This essay was part of the 2016 Deal Me In Reading Challenge, where I read a short story, essay, or poem every single week. Each item on my reading list was assigned to a playing card, and every Friday I picked a card at random to choose my weekly read.
To My Dear and Loving Husband
By Anne Bradstreet
If ever two were one, then surely we.
If ever man were loved by wife, then thee;
If ever wife was happy in a man,
Compare with me ye women if you can.
I prize thy love more than whole mines of gold,
Or all the riches that the East doth hold.
My love is such that rivers cannot quench,
Nor ought but love from thee give recompense.
Thy love is such I can no way repay;
The heavens reward thee manifold, I pray.
Then while we live, in love let’s so persever,
That when we live no more we may live ever.
Now this is going to sound terrible–especially given that this is one of the most prominent poets in American history–but this poem, to me, sounds…childish and overly dramatic. When it comes down to it, I’m simply not a fan of this poem whatsoever.
The sentiment is absolutely lovely. I do, at least, like this line:
If ever man were loved by wife, then thee;
We were off to a great start. But then this:
I prize thy love more than whole mines of gold,
Or all the riches that the East doth hold.
It’s just…so…I mean…cheeeesy!
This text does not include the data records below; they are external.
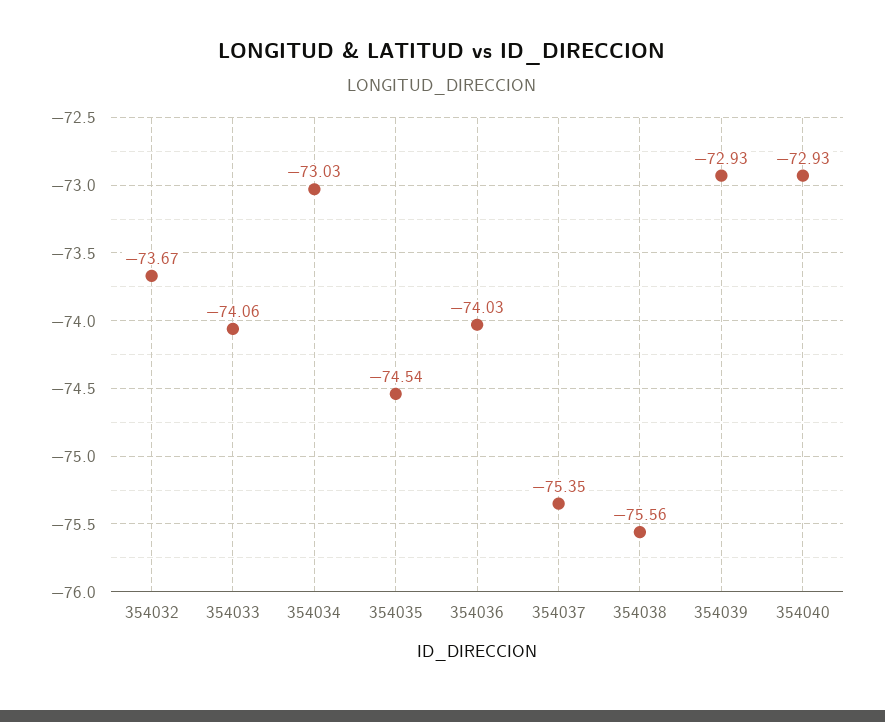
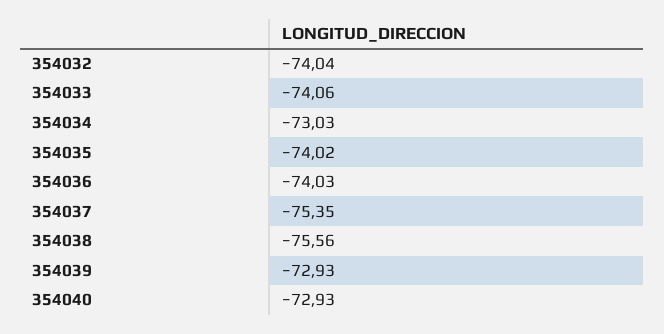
  {
-   "354032": -73.67,
+   "354032": -74.04,
    "354033": -74.06,
    "354034": -73.03,
-   "354035": -74.54,
+   "354035": -74.02,
    "354036": -74.03,
    "354037": -75.35,
    "354038": -75.56,
    "354039": -72.93,
    "354040": -72.93
  }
It sounds so cliche which, ironically, I’m sure she wrote this way first, well before the style could have ever been considered cliche by anyone.
And then, the following lines sound to me as though she is groveling:
My love is such that rivers cannot quench,
Nor ought but love from thee give recompense.
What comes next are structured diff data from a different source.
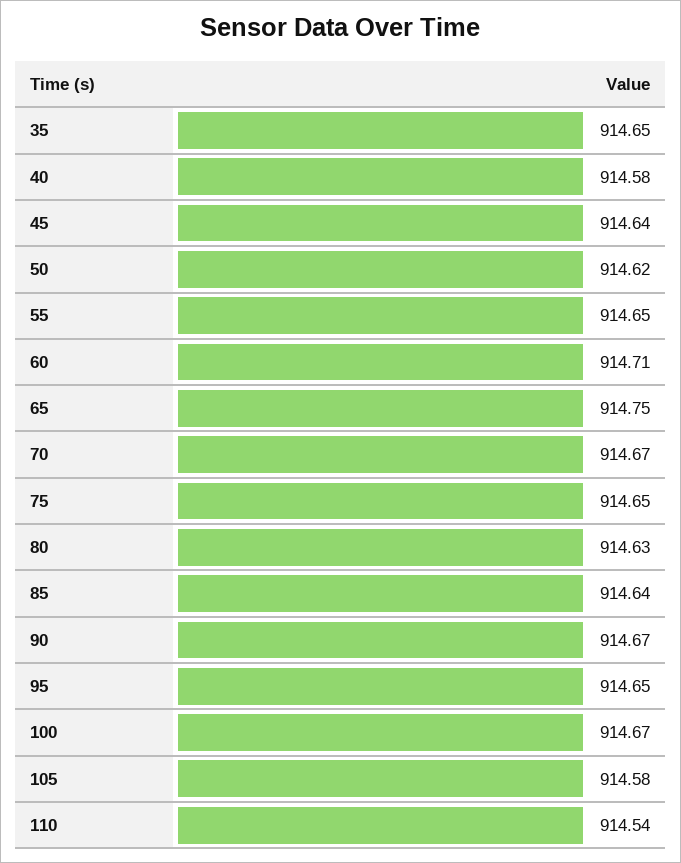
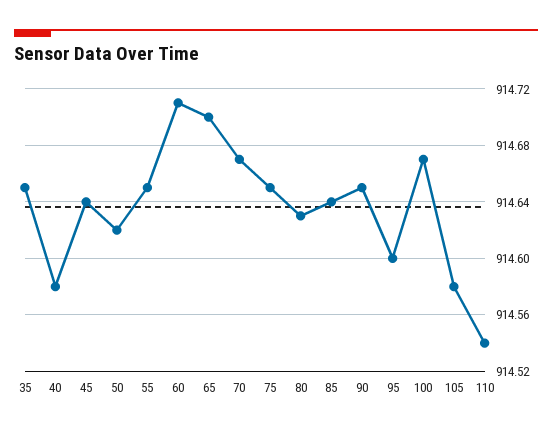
  {
    "35": 914.65,
    "40": 914.58,
    "45": 914.64,
    "50": 914.62,
    "55": 914.65,
    "60": 914.71,
-   "65": 914.75,
+   "65": 914.7,
    "70": 914.67,
    "75": 914.65,
    "80": 914.63,
    "85": 914.64,
-   "90": 914.67,
+   "90": 914.65,
-   "95": 914.65,
+   "95": 914.6,
    "100": 914.67,
    "105": 914.58,
    "110": 914.54
  }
Thy love is such I can no way repay;
The heavens reward thee manifold, I pray.
“Thy love is such I can no way repay?” In “no way repay?” Really? Oh girl, I’m sure your love is just as good as his.
The end of it killed me:
Then while we live, in love let’s so persever,
That when we live no more we may live ever.
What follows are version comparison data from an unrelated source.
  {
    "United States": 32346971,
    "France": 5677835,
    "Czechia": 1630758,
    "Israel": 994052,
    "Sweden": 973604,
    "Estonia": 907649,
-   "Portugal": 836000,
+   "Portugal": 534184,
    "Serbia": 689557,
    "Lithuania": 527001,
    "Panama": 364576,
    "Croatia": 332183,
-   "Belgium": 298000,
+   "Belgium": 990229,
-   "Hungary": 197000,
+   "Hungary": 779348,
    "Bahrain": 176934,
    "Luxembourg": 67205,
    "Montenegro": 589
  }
Mainly because of the word “persever.” I’m not sure how to pronounce it, except it seems to be an alternate spelling to the word “persevere,” which does not rhyme with the word “ever.”
I read this poem over and over again, wanting to like it, but each time it elicited some degree of wince.
To be fair to Anne Bradstreet, I do feel as though I simply picked the wrong poem of hers for me. When I looked her up online at the Poetry Foundation’s site, she sounds very impressive: “The first section of The Tenth Muse includes four long poems, known as the quaternions, or ‘The Four Elements,’ ‘The Four Humors of Man,’ ‘The Four Ages of Man,’ and ‘The Four Seasons.’…In these quaternions Bradstreet demonstrates a mastery of physiology, anatomy, astronomy, Greek metaphysics, and the concepts of medieval and Renaissance cosmology.”
Impressive. I feel I shall have to give her another try in the future.
Anne Bradstreet
As a young girl, Anne Bradstreet did not have a formal education, but she did have access to an extensive library which was a part of an estate of which her father was steward. According to the Poetry Foundation, “there the young Anne Dudley read Vergil, Plutarch, Livy, Pliny, Suetonius, Homer, Hesiod, Ovid, Seneca, and Thucydides as well as Spenser, Sidney, Milton, Raleigh, Hobbes, Joshua Sylvester’s 1605 translation of Guillaume du Bartas’s Divine Weeks and Workes, and the Geneva version of the Bible.”
She traded in such aristracratic comforts after marrying, and sailed to the New World over the course of a rough 3-month crossing with her husband. They landed in Salem, Massachusetts, had 8 children (!), and she became a published and well-respected American poet.